I argue emphatically that it is. It is specifically because of the relative ease and freedom of choice I have had as a mother, that these issues are political. I am well aware of my privileges. I am middle-class. My partner and co-parent and I can afford childcare for those relatively rare occasions when we are both working. Otherwise, I can be with our son. And when I do work, it is largely in environments that are respectful of my role as a mother. Moreover, I am able to afford quality healthcare for my son and for myself so that I have been able to keep the wolves of postpartum mental illness at bay.

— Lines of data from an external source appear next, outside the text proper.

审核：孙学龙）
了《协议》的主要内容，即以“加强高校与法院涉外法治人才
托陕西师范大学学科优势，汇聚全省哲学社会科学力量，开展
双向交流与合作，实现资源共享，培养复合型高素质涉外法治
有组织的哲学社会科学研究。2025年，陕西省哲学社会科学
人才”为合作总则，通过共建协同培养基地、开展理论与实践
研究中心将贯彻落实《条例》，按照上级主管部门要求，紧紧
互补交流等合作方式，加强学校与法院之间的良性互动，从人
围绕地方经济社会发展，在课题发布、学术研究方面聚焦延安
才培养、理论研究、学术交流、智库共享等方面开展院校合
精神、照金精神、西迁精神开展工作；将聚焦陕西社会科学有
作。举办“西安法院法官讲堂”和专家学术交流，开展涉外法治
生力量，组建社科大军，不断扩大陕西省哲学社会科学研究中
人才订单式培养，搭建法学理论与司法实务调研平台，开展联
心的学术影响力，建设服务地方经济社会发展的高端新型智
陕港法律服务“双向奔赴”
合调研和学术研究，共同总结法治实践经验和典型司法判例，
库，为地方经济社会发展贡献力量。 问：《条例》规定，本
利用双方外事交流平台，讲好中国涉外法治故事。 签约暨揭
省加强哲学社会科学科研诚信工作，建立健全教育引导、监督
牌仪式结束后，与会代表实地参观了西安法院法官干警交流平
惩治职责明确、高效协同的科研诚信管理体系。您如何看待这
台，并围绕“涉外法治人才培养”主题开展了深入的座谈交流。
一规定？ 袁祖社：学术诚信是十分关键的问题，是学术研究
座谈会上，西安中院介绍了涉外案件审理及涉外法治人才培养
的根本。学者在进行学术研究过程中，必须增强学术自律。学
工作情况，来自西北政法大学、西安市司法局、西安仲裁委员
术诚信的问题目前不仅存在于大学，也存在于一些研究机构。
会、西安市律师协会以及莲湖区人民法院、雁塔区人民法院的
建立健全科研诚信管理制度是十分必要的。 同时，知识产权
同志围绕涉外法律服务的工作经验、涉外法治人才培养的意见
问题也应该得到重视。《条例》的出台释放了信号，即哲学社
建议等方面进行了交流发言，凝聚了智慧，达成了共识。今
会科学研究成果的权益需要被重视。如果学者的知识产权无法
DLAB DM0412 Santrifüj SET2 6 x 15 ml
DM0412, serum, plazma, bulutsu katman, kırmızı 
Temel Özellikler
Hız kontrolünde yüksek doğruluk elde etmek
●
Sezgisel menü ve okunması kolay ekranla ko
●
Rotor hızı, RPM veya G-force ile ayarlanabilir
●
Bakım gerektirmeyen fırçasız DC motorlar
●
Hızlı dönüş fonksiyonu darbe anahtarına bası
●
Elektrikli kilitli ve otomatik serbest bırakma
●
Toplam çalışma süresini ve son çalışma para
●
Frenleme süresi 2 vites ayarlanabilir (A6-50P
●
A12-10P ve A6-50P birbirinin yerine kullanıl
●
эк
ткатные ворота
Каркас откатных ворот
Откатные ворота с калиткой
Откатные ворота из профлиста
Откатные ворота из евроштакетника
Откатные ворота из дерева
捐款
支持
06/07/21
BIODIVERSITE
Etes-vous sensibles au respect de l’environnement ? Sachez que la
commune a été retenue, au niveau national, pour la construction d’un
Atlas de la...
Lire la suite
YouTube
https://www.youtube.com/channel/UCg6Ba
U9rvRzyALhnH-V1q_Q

I am the considerable exception. In South Africa, 1 in every 5 mothers experience postnatal mood disorders (a good 5% higher than the global average), and most are not in a financial position to access treatment. Only 8% of babies are exclusively breastfed until 6 months of age. 70% of the early childhood facilities accessed by young children (aged 0 – 4) are not adequately equipped.  Furthermore, a 2008 survey found that only 1% of eligible children are accessing such services. And the Children’s Institute’s 2014 Child Gauge states that over 50% of young children have experienced some form of violence at the hands of caregivers, teachers or relatives.

These are the reasons why political consideration and activism around motherhood is key. In feminist bluster about the relationship of motherhood to patriarchy, we forget that women’s marginality does not disappear because they become parents. In some cases, marginality is magnified and then transmitted to their children.

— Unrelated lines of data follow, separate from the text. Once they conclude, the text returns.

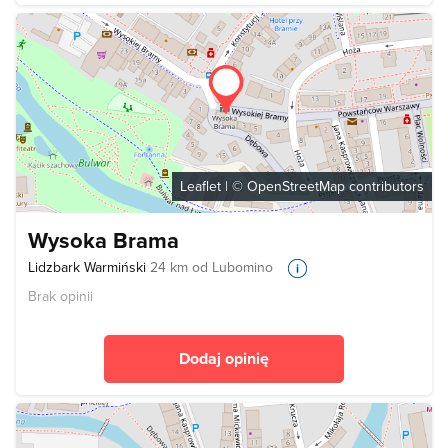
Leaflet
| ©
OpenStreetMap
contributors
Wysoka Brama
Lidzbark Warmiński
24 km od Lubomino
Brak opinii
Dodaj opinię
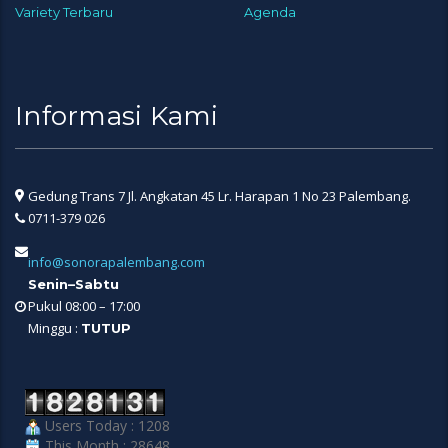
Variety Terbaru
Agenda
Informasi Kami
Gedung Trans 7 Jl. Angkatan 45 Lr. Harapan 1 No 23 Palembang.
0711-379 026
info@sonorapalembang.com
Senin–Sabtu
Pukul 08:00 – 17:00
Minggu :
TUTUP
Users Today : 1208
This Month : 28648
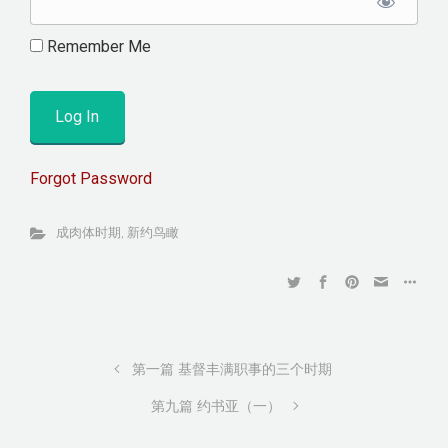
Remember Me
Forgot Password
成肉体时期
,
新约鸟瞰
第一篇 基督丰满职事的三个时期
第九篇 约书亚（一）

Which brings me to my Mother’s Day wish list. If you have benefitted from the presence of a mother in your life, if you know and love a mother, don’t just do the flowers and breakfast in bed. Visit the website of Cape Town Embrace and sign up to visit a new mother in a state hospital on Mother’s Day. Donate to or volunteer for the Perinatal Mental Health Project or Children’s Institute. Join or host a belated event to raise awareness for World Maternal Mental Health Day. Donate a Baby Box.

Or simply engage in and entertain a more nuanced narrative of motherhood and womanhood. One that acknowledges how difficult it is to mother, and acknowledges that motherhood is a feminist issue. And in the same way that we reject bullshit messages like the one in the Sanctuary video, we ought to reject simplistic understandings of mothers’ relationship to patriarchy and place in society.